Last month I compared three approaches to IRA investing and found that the “turtle” strategy of steady investments produced better returns.
Sell in May and Go Away is a mantra repeated in those years when the stock market experiences a summer roller coaster ride as it did in 2010. May and June of this year have seen a progressively steady decline in the market, prompting market commentators to repeat this time worn refrain.
Is it true? I looked at the S&P500 Composite for the past 11 years, running a “What If” scenario in which an investor bought the S&P500 index on the first trading day of September and sold on the first trading day of May. In the four months that the investor is out of the market, the money is invested in a CD, bond fund or Treasury bill that pays 2% on average. The scenario started in September 2000 and ended on May of this year. Prices are adjusted for dividends and splits.
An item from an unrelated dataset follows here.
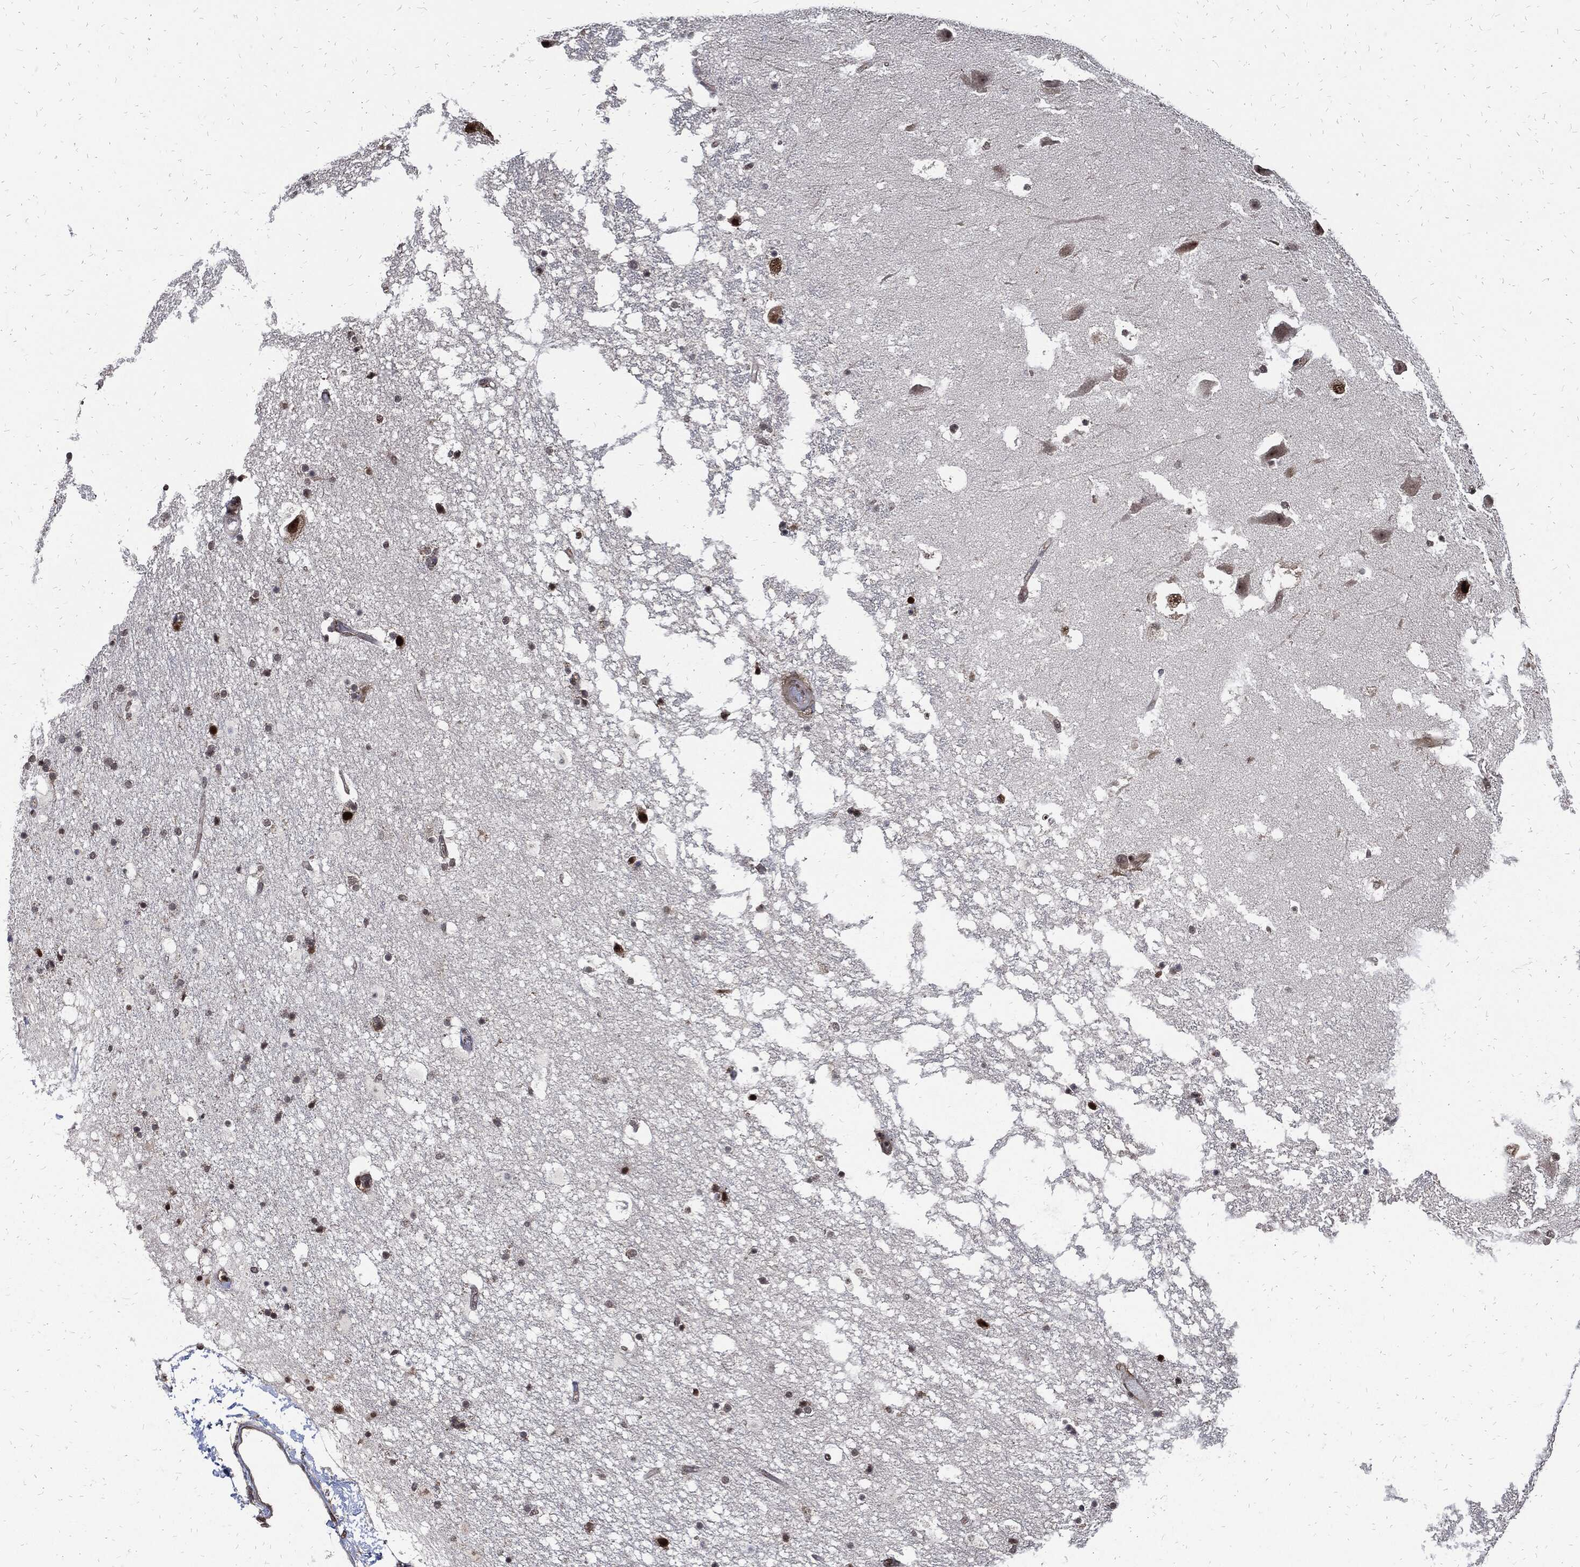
{"staining": {"intensity": "strong", "quantity": "<25%", "location": "nuclear"}, "tissue": "hippocampus", "cell_type": "Glial cells", "image_type": "normal", "snomed": [{"axis": "morphology", "description": "Normal tissue, NOS"}, {"axis": "topography", "description": "Hippocampus"}], "caption": "Protein expression analysis of normal hippocampus demonstrates strong nuclear staining in about <25% of glial cells. (DAB = brown stain, brightfield microscopy at high magnification).", "gene": "ZNF775", "patient": {"sex": "male", "age": 51}}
This approach (purple bars in the graph below) produced a modest 36% profit over 11 years but it beat the “Buy N Hold” (maroon bars) approach simply because the inital investment of $10,000 was made at a relative high mark for the market over the past decade. John Bogle, the founder of Vanguard Group, has long been an advocate for a steady investing approach – that regular investments in the market produce better returns.
I ran a scenario (green bars) in which an investor invested only 20% of his cash balance (initially $10,000) each September, earning the same 2% interest on the remaining money. This strategy earned slightly more than the “Sell In May” approach but the “drawdown” (reduction in principal or value) remained consistently lower than the “Sell in May” approach.
This past decade has been a particularly tough one, including a recession in the beginning of the decade and the Mother of All Recessions starting in 2008. Will the next decade bring hubris or heartache? Who knows. This comparison of scenarios may justify a more measured approach when adjusting our portfolios. An advisor may tell us that we are too much in stocks and not enough in bonds. What do we do? Sell some stocks or stock mutual funds and buy bonds. It might be more prudent in the long run to make that adjustment gradually, averaging our way out of one allocation model as we transition into another.